Heterostraci: Cyathaspidiformes:

Cyathaspididae

Archaegonaspis ludensis (Salter, 1859)

Archaegonaspis ludensis (Salter, 1859) was described initially as Pteraspis ludensis, and as Scaphaspis by Lankester (1868). Woodward (1891a) redescribed it, and it is mentioned by Kiaer (1932b). Denison (1964) redescribed the species within his Family Cyathaspididae but concluded that its referral to the genus could not be firmly established. Its occurrence at Church Hill is mentioned by Woodward (1891a), Denison (1956) and White (1958a).
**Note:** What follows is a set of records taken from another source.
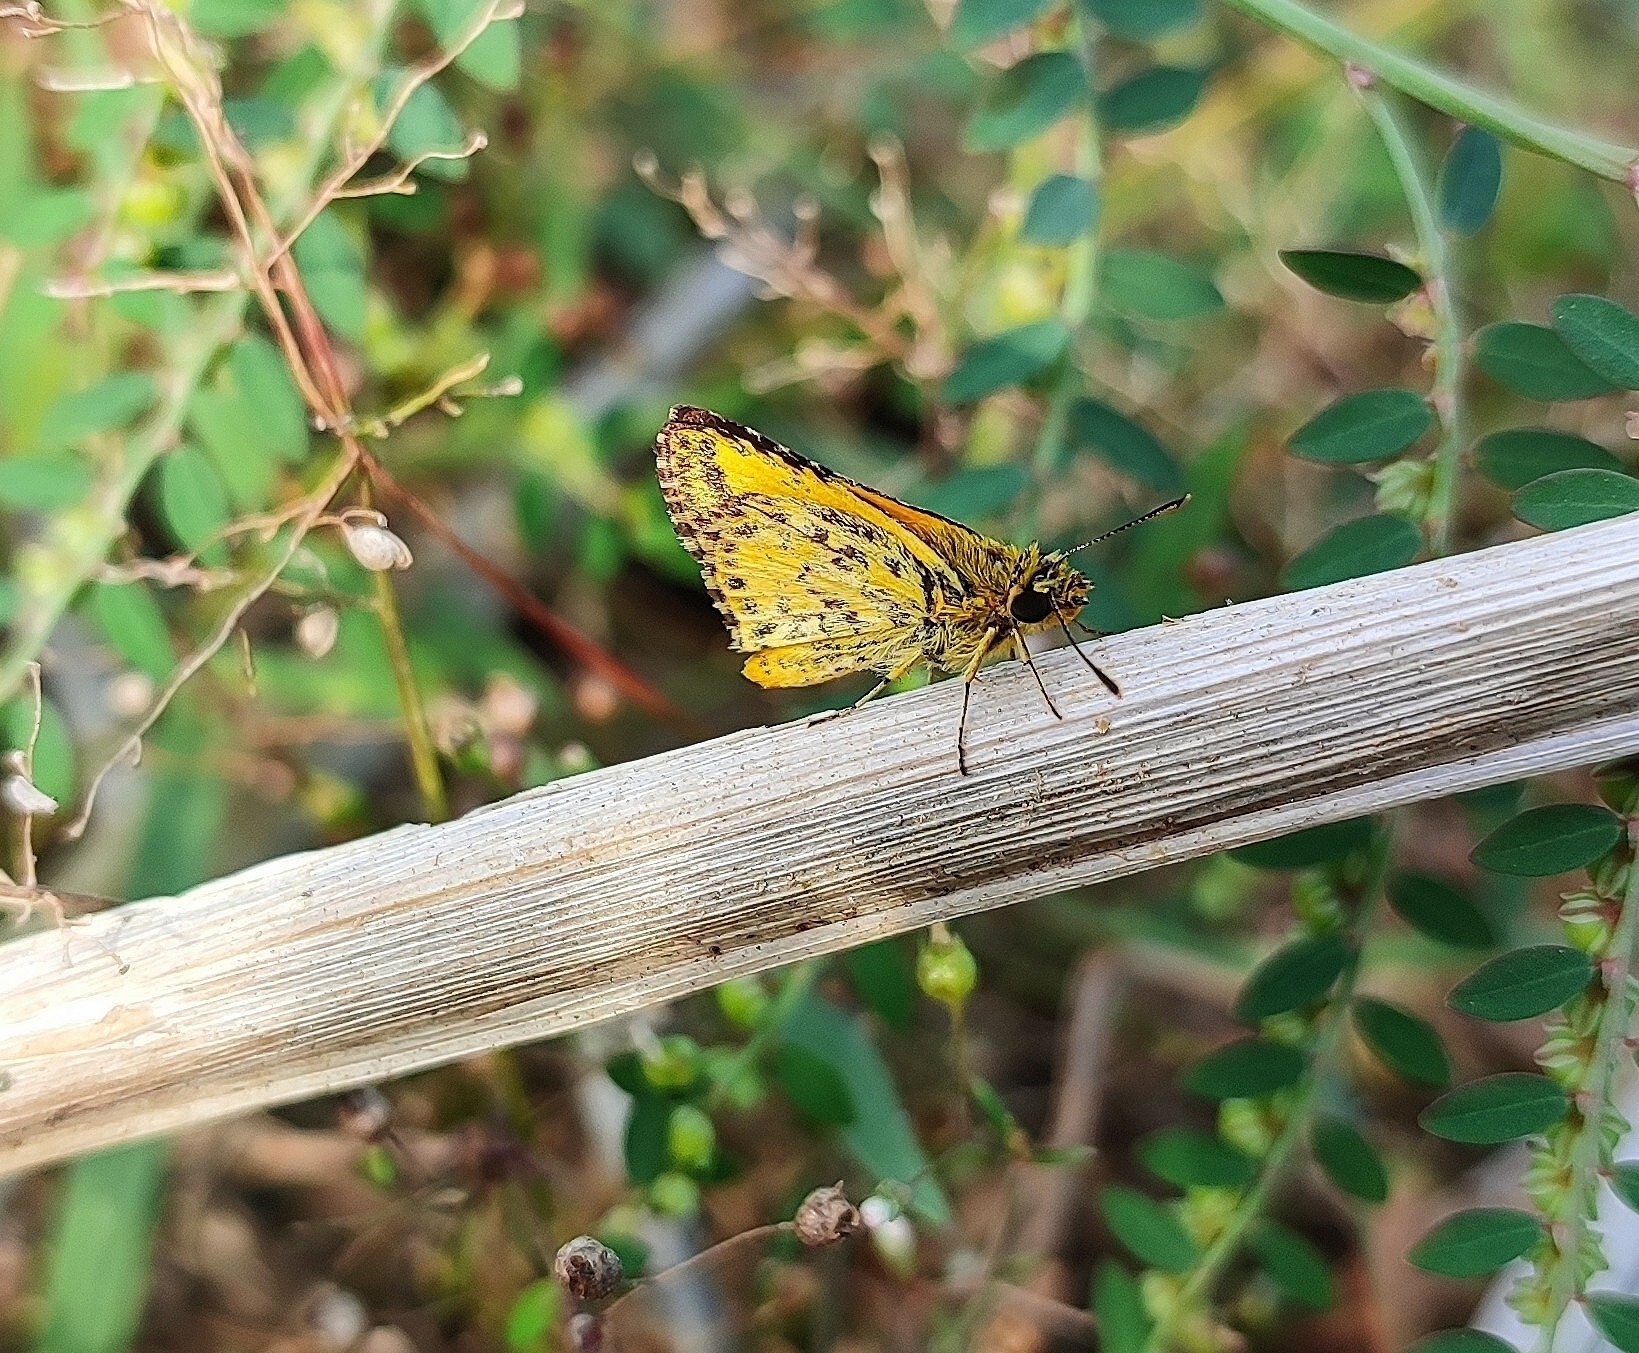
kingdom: Animalia
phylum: Arthropoda
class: Insecta
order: Lepidoptera
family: Hesperiidae
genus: Ampittia
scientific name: Ampittia dioscorides
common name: Common bush hopper
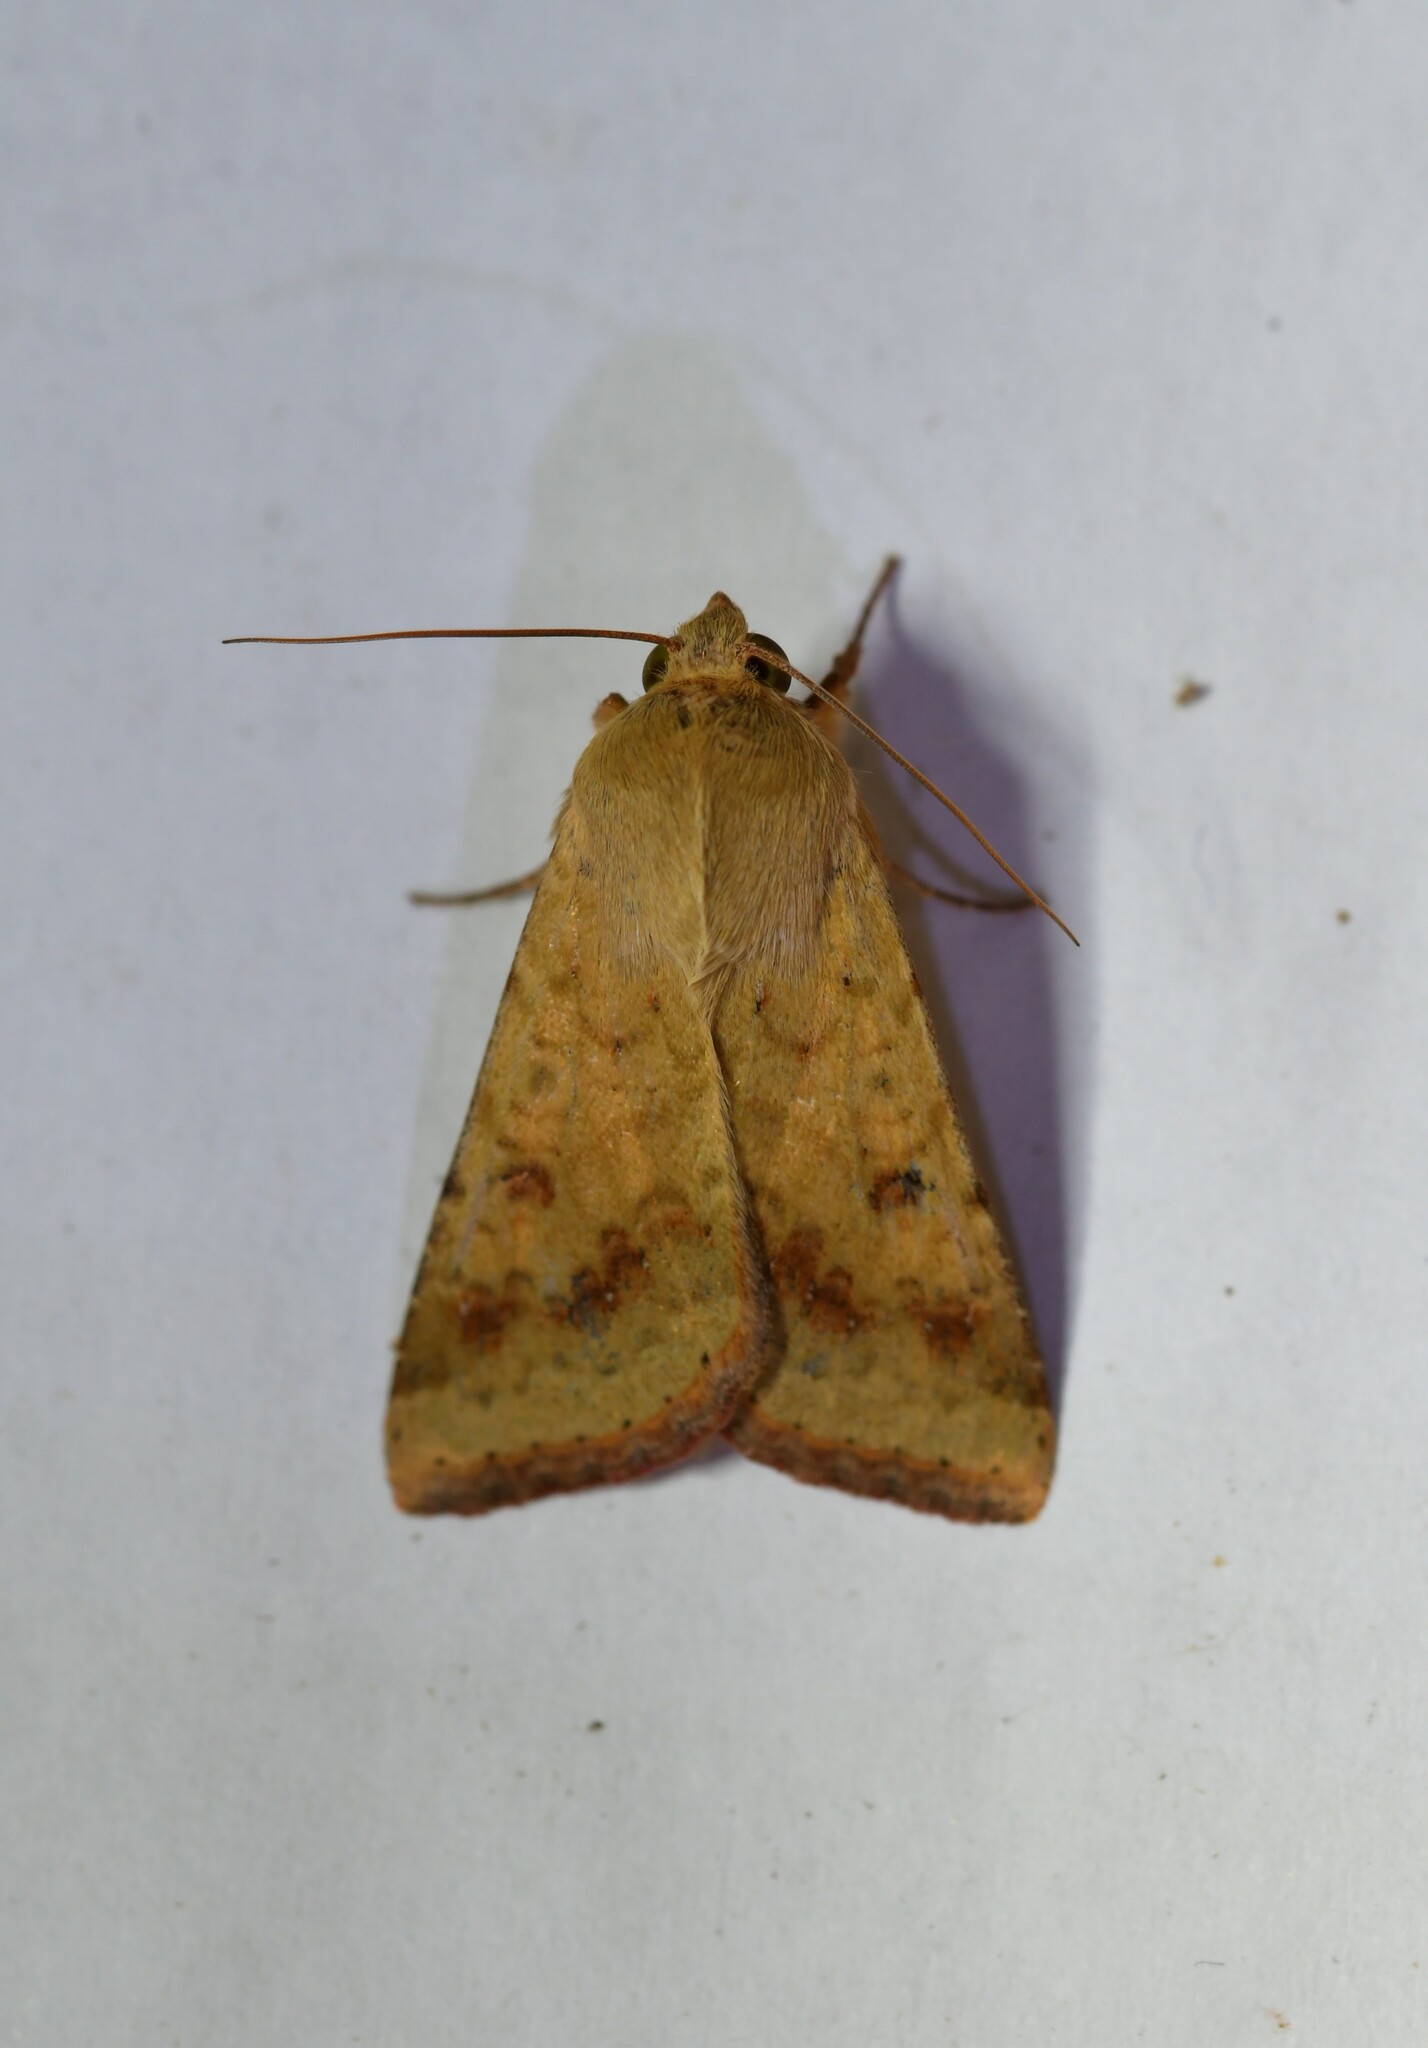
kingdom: Animalia
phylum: Arthropoda
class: Insecta
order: Lepidoptera
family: Noctuidae
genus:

Archaegonaspis is a cyathaspid with a moderately broad shield, no median process, and an ornament of longitudinal ridges. The post-rostral field has a fanned or irregular pattern with the ridges occurring as short lengths or denticks. On the ventral shield the pattern is longitudinal, with an anterior area of fanned ridges (Denison, 1964). Archaegonaspis ludensis is also present in the younger rocks at Whitcliffe Quarry and Woodcock Covert Quarry, near Ludlow. The genus has recently been recorded from the Gorstian of Cwar Glas Quarry (q.v.), which is the oldest record of heterostracans in Britain. Four species of Archaegonaspis are known from the late Silurian of the eastern Baltic, Poland, Gotland, Sweden, the Welsh Borders and Wales.

Interpretation

The evidence of slumps and submarine erosion within the Ludlovian around Church Hill mark its position close to the palaeogeographical shelf edge. The parallel channels are interpreted as Ludlow-age submarine canyon heads that were infilled later in lower Leintwardine times. Whitaker (1962) thought that the fossil fauna was indigenous to the canyon heads, because it was not found outside them. However, Goldring and Stevenson (1972) showed that the specimens were suspended within the sediments, and they argued that the fauna had been introduced within fine-grained turbidite flows in the channels.

Conclusion

The main conservation value of the Church Hill quarries is important as the source of the oldest identifiable fish specimens in the Silurian of the Welsh Borders. Archaegonaspis is found also in other Welsh Borders localities, and farther afield, providing useful evidence for dating. Today there is little left of the quarries on Church Hill. All that can be seen is a large, irregular pitted area with few exposures of bluish green graptolitic siltstones, but the site could be re-excavated for further study.